Problem details >> From the first line of the records down to the one that holds "candle: none [615,625,641,674]", transcribe each line exactly and add nothing.

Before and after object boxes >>
....................

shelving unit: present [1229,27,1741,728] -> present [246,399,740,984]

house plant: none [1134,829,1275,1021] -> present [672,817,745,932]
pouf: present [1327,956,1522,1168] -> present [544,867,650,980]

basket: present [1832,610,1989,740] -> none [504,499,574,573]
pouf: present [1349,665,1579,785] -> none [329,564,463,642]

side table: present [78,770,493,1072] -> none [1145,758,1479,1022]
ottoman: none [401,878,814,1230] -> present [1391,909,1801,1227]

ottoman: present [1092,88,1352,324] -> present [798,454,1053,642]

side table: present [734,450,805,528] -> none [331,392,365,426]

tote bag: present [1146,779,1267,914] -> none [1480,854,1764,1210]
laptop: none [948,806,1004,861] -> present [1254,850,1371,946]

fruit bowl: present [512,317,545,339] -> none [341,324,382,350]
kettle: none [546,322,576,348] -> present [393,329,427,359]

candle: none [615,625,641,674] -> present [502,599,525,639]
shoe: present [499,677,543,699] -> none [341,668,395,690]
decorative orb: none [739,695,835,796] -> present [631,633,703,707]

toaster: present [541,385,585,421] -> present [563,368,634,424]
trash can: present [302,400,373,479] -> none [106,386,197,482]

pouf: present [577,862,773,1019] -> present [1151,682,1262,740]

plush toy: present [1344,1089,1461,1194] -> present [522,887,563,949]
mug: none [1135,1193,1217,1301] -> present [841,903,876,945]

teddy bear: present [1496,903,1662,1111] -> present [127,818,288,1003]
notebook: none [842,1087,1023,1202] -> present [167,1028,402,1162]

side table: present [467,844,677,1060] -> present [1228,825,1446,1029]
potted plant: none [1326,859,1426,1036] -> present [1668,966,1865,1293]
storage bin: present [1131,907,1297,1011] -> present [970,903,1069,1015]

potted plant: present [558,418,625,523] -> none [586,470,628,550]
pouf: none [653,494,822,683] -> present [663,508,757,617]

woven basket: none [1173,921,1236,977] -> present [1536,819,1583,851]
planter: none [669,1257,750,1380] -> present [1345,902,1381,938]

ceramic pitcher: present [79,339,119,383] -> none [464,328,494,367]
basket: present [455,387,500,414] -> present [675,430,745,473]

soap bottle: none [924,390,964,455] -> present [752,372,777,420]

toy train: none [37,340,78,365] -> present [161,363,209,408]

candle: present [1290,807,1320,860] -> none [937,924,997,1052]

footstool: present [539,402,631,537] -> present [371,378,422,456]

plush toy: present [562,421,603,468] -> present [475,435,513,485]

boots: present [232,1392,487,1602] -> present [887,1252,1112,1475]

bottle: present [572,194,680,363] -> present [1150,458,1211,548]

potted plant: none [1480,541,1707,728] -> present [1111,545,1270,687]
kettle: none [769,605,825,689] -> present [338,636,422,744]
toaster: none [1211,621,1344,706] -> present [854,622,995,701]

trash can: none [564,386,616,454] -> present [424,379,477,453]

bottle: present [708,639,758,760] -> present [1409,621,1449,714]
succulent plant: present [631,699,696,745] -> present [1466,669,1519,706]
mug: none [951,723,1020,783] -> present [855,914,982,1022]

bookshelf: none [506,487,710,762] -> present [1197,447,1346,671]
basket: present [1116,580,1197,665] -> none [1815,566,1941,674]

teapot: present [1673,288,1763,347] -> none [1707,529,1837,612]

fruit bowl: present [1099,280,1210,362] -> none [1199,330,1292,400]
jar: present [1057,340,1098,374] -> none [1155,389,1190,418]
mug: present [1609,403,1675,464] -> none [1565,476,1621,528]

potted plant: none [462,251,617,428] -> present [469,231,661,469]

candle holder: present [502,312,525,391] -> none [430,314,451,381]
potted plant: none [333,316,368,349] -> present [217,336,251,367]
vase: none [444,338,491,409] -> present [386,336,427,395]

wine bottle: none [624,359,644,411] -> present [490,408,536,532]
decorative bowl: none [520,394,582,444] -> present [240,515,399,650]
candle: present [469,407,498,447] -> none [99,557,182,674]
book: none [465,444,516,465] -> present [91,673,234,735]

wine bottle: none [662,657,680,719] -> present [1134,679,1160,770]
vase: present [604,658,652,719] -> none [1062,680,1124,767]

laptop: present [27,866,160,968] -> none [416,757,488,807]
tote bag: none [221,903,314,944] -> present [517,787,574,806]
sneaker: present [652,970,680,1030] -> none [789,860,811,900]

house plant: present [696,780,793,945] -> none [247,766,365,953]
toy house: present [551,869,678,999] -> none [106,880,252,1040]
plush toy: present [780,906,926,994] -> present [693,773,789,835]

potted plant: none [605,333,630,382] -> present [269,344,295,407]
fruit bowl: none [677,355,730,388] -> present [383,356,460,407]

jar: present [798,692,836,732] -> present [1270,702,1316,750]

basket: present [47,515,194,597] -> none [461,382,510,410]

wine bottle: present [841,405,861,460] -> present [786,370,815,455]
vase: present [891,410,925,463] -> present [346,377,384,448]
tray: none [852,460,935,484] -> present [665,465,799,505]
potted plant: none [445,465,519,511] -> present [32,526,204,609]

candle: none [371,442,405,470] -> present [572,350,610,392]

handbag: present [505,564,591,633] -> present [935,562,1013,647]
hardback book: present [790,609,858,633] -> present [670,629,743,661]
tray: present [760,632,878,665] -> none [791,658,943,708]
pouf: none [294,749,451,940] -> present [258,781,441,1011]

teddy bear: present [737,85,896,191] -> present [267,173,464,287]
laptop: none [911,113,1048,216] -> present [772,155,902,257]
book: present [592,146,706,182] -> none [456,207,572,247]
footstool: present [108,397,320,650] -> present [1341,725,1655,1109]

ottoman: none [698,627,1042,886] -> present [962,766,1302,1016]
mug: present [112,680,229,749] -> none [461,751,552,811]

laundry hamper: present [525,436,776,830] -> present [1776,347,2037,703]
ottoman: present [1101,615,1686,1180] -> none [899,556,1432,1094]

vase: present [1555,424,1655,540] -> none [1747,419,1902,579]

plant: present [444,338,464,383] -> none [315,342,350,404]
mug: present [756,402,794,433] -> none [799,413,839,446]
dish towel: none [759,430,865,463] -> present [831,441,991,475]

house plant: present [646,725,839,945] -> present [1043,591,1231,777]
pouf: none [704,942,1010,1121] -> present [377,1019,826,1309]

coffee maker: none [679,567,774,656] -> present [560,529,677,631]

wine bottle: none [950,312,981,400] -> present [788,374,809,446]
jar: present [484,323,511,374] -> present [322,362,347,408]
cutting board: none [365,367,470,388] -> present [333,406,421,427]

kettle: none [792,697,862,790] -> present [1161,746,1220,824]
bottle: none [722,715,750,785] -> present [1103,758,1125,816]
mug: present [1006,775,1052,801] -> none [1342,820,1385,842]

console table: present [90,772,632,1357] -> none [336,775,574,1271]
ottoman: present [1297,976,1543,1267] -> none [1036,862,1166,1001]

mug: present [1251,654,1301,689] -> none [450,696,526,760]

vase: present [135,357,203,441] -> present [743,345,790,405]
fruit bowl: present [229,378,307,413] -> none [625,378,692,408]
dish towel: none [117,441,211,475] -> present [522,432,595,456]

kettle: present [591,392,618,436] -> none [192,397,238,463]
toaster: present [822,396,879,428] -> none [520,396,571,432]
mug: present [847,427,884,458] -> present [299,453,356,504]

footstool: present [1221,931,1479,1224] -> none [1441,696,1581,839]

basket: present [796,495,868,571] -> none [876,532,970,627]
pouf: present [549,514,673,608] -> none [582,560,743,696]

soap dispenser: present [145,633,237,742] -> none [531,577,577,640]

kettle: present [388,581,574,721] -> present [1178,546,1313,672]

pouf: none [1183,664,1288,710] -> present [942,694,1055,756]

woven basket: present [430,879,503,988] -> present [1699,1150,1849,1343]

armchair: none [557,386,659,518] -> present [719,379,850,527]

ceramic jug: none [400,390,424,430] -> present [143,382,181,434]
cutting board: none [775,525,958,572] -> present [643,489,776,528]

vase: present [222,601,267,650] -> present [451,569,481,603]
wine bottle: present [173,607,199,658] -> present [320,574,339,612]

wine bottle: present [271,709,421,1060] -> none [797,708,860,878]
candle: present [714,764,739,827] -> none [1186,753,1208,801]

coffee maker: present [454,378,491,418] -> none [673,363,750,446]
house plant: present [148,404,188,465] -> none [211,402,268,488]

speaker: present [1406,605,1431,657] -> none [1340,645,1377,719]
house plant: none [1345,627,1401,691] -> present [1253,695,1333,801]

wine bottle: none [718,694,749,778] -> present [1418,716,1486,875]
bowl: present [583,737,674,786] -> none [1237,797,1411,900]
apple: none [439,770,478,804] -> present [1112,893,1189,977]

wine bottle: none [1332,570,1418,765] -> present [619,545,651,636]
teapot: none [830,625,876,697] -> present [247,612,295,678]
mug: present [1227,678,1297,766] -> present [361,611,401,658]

....................

Task answer >>
shelving unit: present [1229,27,1741,728] -> present [246,399,740,984]

house plant: none [1134,829,1275,1021] -> present [672,817,745,932]
pouf: present [1327,956,1522,1168] -> present [544,867,650,980]

basket: present [1832,610,1989,740] -> none [504,499,574,573]
pouf: present [1349,665,1579,785] -> none [329,564,463,642]

side table: present [78,770,493,1072] -> none [1145,758,1479,1022]
ottoman: none [401,878,814,1230] -> present [1391,909,1801,1227]

ottoman: present [1092,88,1352,324] -> present [798,454,1053,642]

side table: present [734,450,805,528] -> none [331,392,365,426]

tote bag: present [1146,779,1267,914] -> none [1480,854,1764,1210]
laptop: none [948,806,1004,861] -> present [1254,850,1371,946]

fruit bowl: present [512,317,545,339] -> none [341,324,382,350]
kettle: none [546,322,576,348] -> present [393,329,427,359]

candle: none [615,625,641,674] -> present [502,599,525,639]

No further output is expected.